La vicenda del sindaco di Riace Domenico Lucano dovrebbe far riflettere su una serie di temi politici e sociali profondi. Purtroppo, invece, la gran parte dei nostri attuali politici, siano essi di governo o di opposizione, ha rilanciato alcune parole chiave, estremamente approssimative, su Twitter o al massimo su Facebook. Ci troviamo quindi, come troppe volte accaduto negli ultimi anni, nella condizione di essere dei tifosi barricaderi che propendono o per chi accusa Roberto Saviano di usare due pesi e due misure nelle sue analisi, oppure per chi mette in campo una serie di vaghe argomentazioni a difesa del sindaco Lucano, chissà se dettate dal ritenersi superiore da un punto di vista intellettuale se non addirittura antropologico.

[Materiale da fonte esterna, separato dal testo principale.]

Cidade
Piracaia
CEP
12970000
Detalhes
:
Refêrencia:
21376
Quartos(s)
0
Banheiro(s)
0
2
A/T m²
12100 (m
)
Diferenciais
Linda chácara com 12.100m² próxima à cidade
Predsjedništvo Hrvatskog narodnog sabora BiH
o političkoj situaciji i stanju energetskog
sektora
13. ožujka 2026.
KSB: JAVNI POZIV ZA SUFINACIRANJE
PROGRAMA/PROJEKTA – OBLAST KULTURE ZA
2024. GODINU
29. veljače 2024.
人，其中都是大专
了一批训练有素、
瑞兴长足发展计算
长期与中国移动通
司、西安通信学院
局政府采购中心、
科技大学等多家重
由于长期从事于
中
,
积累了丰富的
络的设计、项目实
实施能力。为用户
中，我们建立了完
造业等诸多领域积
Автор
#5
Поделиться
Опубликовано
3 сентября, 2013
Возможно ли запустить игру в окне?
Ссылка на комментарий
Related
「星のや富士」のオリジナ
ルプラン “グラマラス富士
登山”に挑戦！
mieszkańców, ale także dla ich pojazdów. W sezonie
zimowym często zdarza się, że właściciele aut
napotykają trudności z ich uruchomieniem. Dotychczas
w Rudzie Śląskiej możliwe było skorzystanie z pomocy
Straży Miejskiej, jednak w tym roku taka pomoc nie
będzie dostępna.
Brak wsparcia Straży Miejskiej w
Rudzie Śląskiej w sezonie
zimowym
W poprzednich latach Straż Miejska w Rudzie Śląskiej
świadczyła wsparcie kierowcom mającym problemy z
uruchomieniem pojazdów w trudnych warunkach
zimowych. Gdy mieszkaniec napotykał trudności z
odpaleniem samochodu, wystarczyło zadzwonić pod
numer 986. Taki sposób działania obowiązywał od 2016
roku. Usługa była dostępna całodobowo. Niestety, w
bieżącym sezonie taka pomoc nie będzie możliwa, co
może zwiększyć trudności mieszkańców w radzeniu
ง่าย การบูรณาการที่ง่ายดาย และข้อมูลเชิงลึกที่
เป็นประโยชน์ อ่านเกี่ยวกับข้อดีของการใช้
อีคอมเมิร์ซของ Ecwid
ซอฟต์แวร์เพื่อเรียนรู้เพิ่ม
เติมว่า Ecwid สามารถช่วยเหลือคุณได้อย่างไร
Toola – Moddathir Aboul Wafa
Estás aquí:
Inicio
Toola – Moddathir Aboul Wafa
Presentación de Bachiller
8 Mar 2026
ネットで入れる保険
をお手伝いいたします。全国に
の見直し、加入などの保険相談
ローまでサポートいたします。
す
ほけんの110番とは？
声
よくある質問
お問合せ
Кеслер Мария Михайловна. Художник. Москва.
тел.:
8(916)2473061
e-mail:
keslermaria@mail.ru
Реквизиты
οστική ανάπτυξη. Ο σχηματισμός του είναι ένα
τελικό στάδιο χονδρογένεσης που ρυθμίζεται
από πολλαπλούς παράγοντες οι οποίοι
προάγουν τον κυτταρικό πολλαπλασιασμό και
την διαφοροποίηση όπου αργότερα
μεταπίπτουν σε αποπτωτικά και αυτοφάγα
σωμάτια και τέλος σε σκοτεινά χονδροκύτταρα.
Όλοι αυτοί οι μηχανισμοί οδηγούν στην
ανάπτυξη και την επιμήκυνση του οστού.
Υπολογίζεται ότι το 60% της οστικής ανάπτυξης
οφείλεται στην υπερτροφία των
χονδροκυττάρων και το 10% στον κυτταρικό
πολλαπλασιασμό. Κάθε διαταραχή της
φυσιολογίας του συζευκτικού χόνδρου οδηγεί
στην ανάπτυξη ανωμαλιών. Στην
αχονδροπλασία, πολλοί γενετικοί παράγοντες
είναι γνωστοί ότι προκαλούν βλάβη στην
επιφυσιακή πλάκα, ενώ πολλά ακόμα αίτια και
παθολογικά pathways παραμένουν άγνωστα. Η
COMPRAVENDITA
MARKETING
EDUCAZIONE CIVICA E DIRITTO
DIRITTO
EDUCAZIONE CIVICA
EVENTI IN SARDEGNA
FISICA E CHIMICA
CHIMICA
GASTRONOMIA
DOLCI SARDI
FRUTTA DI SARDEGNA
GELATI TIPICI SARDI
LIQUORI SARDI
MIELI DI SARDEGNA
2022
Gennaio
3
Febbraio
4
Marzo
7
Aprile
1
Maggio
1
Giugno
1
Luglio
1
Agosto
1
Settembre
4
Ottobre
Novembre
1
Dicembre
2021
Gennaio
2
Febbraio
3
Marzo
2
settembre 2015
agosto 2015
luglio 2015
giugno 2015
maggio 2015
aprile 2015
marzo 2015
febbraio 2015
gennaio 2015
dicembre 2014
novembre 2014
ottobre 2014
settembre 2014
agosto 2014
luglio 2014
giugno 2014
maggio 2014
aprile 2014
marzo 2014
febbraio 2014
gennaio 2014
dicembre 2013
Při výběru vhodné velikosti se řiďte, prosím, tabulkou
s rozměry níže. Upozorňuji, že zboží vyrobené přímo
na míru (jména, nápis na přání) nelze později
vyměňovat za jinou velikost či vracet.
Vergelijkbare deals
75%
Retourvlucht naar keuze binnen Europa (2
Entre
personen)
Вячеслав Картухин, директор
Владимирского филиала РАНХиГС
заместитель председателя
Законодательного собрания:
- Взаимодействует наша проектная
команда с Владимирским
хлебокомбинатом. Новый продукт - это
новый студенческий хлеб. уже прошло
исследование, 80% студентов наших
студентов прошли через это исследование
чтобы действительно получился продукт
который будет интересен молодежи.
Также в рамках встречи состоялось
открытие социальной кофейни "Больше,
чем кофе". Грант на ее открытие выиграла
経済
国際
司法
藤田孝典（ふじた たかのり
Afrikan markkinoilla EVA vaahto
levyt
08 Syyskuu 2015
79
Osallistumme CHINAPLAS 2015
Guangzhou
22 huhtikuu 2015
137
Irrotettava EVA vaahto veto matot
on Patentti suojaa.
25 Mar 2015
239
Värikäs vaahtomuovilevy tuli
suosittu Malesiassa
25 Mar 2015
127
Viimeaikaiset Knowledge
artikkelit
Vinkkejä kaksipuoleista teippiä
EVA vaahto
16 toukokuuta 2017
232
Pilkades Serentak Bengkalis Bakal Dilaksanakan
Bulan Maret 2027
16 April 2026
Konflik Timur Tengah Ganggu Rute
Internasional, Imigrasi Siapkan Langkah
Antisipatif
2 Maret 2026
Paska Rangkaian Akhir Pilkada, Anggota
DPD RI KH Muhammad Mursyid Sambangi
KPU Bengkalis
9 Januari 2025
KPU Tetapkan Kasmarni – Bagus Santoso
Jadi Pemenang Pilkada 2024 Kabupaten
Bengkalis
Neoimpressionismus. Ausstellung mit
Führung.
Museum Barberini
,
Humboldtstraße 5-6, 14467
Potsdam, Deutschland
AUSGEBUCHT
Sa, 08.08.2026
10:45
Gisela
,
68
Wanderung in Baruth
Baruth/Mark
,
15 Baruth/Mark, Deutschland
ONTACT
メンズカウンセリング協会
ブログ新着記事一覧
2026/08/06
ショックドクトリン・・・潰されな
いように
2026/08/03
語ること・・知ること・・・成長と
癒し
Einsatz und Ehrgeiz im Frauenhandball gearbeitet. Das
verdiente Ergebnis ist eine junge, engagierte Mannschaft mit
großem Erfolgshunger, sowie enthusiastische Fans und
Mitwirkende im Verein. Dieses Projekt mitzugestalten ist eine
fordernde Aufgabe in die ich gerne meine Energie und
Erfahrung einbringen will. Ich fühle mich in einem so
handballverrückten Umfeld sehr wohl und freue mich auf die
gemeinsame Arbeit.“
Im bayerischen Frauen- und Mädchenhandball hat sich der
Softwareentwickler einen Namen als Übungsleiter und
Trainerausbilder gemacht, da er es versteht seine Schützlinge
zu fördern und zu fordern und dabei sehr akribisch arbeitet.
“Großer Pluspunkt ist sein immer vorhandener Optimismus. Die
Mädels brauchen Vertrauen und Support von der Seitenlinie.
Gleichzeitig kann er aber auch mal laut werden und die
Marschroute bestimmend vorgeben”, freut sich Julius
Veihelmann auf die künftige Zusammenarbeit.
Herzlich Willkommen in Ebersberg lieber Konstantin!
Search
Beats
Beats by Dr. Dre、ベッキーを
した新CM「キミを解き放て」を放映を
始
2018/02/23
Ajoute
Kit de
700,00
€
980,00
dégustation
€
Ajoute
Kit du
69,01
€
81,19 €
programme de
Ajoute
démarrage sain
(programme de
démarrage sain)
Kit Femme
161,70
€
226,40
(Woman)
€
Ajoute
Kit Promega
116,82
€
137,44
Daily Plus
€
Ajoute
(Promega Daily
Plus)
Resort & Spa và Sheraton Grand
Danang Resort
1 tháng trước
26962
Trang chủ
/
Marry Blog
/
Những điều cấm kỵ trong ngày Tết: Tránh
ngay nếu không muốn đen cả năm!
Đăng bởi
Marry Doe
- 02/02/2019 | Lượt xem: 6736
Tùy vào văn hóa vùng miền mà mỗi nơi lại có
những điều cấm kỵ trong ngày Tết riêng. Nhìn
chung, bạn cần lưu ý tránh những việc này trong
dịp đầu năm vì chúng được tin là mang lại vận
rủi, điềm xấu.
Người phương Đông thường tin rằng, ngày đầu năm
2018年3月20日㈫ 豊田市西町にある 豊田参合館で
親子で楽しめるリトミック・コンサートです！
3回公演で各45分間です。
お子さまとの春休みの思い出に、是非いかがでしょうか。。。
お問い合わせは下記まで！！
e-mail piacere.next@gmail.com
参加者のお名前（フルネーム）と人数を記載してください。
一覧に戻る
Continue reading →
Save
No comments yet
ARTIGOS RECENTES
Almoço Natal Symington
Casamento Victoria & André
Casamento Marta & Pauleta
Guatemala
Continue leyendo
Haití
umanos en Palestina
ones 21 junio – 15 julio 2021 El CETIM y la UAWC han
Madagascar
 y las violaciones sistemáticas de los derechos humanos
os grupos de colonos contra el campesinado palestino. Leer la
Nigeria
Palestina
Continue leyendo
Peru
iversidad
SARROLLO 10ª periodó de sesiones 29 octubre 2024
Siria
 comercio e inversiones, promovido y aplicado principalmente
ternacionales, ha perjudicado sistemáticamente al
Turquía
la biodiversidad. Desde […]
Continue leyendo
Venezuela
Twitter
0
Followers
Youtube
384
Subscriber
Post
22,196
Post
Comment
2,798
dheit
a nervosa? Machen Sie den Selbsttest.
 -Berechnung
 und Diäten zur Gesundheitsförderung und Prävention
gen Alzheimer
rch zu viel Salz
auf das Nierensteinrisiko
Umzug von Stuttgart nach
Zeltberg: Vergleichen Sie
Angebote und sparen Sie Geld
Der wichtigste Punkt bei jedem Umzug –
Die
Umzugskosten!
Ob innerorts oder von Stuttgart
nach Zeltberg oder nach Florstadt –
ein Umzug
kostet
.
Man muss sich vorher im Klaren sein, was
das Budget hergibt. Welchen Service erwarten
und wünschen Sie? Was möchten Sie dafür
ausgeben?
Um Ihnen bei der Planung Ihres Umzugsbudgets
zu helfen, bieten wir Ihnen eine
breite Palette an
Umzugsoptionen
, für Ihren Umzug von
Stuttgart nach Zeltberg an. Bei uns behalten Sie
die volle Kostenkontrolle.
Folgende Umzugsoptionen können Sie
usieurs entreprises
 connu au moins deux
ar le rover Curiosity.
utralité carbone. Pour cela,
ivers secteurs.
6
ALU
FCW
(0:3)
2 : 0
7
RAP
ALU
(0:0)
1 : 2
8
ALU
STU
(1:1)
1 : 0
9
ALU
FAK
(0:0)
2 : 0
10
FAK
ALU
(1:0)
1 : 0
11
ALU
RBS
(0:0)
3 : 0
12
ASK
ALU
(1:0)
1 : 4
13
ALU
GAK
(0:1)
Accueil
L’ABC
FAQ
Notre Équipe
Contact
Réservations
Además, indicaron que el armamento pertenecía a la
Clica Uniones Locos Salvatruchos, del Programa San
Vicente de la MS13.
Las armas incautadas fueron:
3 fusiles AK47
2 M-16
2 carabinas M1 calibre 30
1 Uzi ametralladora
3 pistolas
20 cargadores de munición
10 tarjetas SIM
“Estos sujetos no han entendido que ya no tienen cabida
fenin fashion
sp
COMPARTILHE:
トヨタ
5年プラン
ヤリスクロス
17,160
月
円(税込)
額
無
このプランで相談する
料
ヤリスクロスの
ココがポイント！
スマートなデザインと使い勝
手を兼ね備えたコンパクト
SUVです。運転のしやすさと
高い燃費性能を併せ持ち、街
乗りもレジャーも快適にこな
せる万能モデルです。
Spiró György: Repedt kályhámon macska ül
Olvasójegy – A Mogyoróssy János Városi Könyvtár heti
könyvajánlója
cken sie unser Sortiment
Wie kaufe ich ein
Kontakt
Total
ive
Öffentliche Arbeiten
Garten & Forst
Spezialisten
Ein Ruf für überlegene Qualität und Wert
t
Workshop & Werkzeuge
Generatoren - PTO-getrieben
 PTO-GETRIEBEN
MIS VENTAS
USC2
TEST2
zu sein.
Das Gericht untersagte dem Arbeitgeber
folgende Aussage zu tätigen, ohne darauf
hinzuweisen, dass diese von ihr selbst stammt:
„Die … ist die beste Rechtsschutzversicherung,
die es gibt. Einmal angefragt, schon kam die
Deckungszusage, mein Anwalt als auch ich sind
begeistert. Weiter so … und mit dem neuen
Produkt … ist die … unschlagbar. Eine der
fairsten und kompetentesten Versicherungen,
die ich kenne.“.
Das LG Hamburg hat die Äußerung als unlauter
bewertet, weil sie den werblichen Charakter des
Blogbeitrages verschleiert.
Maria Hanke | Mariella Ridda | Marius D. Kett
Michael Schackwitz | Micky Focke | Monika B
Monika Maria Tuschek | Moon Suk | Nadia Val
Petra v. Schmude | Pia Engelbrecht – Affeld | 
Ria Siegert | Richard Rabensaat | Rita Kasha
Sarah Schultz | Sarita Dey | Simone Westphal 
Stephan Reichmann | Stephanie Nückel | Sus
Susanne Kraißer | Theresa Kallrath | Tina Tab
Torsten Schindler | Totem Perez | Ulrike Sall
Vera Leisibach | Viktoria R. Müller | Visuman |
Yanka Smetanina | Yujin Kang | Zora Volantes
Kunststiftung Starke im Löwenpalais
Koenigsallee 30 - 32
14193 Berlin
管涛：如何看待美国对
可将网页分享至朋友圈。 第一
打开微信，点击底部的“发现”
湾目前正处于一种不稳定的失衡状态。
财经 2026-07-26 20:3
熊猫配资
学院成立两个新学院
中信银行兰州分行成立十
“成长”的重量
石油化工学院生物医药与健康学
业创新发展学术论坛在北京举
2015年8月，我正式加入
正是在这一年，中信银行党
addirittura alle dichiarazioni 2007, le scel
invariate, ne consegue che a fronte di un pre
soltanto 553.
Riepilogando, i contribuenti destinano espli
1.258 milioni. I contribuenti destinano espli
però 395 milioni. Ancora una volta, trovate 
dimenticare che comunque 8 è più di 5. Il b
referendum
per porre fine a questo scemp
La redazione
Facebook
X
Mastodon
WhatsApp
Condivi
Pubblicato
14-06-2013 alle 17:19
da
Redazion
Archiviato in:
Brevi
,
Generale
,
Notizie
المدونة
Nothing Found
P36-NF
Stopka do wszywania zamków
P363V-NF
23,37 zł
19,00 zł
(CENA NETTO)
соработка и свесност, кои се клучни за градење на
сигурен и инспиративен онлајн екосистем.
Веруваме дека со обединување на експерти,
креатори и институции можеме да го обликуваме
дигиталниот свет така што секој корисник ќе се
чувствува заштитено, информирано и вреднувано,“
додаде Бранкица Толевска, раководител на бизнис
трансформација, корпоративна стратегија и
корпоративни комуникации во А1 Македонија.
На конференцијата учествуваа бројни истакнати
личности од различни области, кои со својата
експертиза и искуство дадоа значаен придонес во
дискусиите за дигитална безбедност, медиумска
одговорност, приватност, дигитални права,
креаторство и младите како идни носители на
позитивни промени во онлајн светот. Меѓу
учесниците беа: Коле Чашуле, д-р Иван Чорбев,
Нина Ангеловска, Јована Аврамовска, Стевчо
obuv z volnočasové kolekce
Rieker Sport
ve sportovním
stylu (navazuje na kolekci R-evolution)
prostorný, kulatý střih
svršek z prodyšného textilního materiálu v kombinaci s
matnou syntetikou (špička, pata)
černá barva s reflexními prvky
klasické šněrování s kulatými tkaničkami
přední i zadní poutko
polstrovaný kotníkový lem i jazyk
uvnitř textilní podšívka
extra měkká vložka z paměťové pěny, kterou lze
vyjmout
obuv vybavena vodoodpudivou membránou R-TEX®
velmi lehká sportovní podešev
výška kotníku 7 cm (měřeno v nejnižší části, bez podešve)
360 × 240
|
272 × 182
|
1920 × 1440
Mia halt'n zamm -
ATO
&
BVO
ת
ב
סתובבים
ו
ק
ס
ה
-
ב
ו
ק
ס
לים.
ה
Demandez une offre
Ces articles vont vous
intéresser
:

Credo invece che il punto dovrebbe essere un altro e partire da un’analisi diversa, certamente non tralasciando mai quanto ad oggi sappiamo della vicenda.

Ci troviamo di fronte ad un primo cittadino che ha fatto, o sembra aver fatto, dell’accoglienza e dell’integrazione degli immigrati una sua ragione di vita, dichiarando apertamente in conversazioni private di essere consapevole di aver infranto più di una legge, in quanto ritenute ingiuste.

Il tema della giustizia contrapposto a quello della legalità ha affascinato da sempre più di un filosofo e la domanda che viene posta è grossomodo sempre la stessa e suona più o meno così: quando una legge viene ritenuta, sotto un profilo etico, ingiusta, è giusto non rispettarla?

In queste ore è tornato in auge il tema della disobbedienza civile e più di qualcuno ha paragonato il sindaco di Riace a Gandhi.

Ora, se la memoria non mi inganna Gandhi praticava una forma di disobbedienza civile alla luce del sole, pienamente consapevole di quelle che sarebbero potute essere le conseguenze alle quali andava incontro poiché aveva infranto o stava infrangendo una legge ritenuta non giusta. Oggi abbiamo un sindaco, un primo cittadino, che, pur consapevole di quanto sta facendo, ne parla in conversazioni private e telefoniche. Quindi di un rappresentante delle istituzioni che ha deciso di infrangere le leggi in quanto non giuste, ma che non si vuole assumere direttamente la responsabilità di quanto sta facendo, forse perché con il timore di poter essere arrestato. Come se, mi si permetta l’ardua similitudine, Marco Pannella per la sua campagna a favore della legalizzazione delle droghe leggere avesse deciso di consumarne a casa propria, parlandone solo con qualche amico, e non invece distribuendola gratuitamente davanti a palazzo Montecitorio dopo aver avvisato la stampa dell’iniziativa che stava per intraprendere.

La differenza è esattamente questa e non è da poco.

La sensazione dunque è che quanto sta accadendo in Calabria non si possa classificare come disobbedienza civile di un sindaco, ma di qualcuno che ha deciso di infrangere la legge perché lui è “il più giusto”.

In uno stato di diritto questo non può essere tollerato, in particolare da parte chi rappresenta le istituzioni. Le leggi, se non sono giuste, devono essere cambiate e in prima linea dovrebbe esserci, pubblicamente, chi ha responsabilità di governo.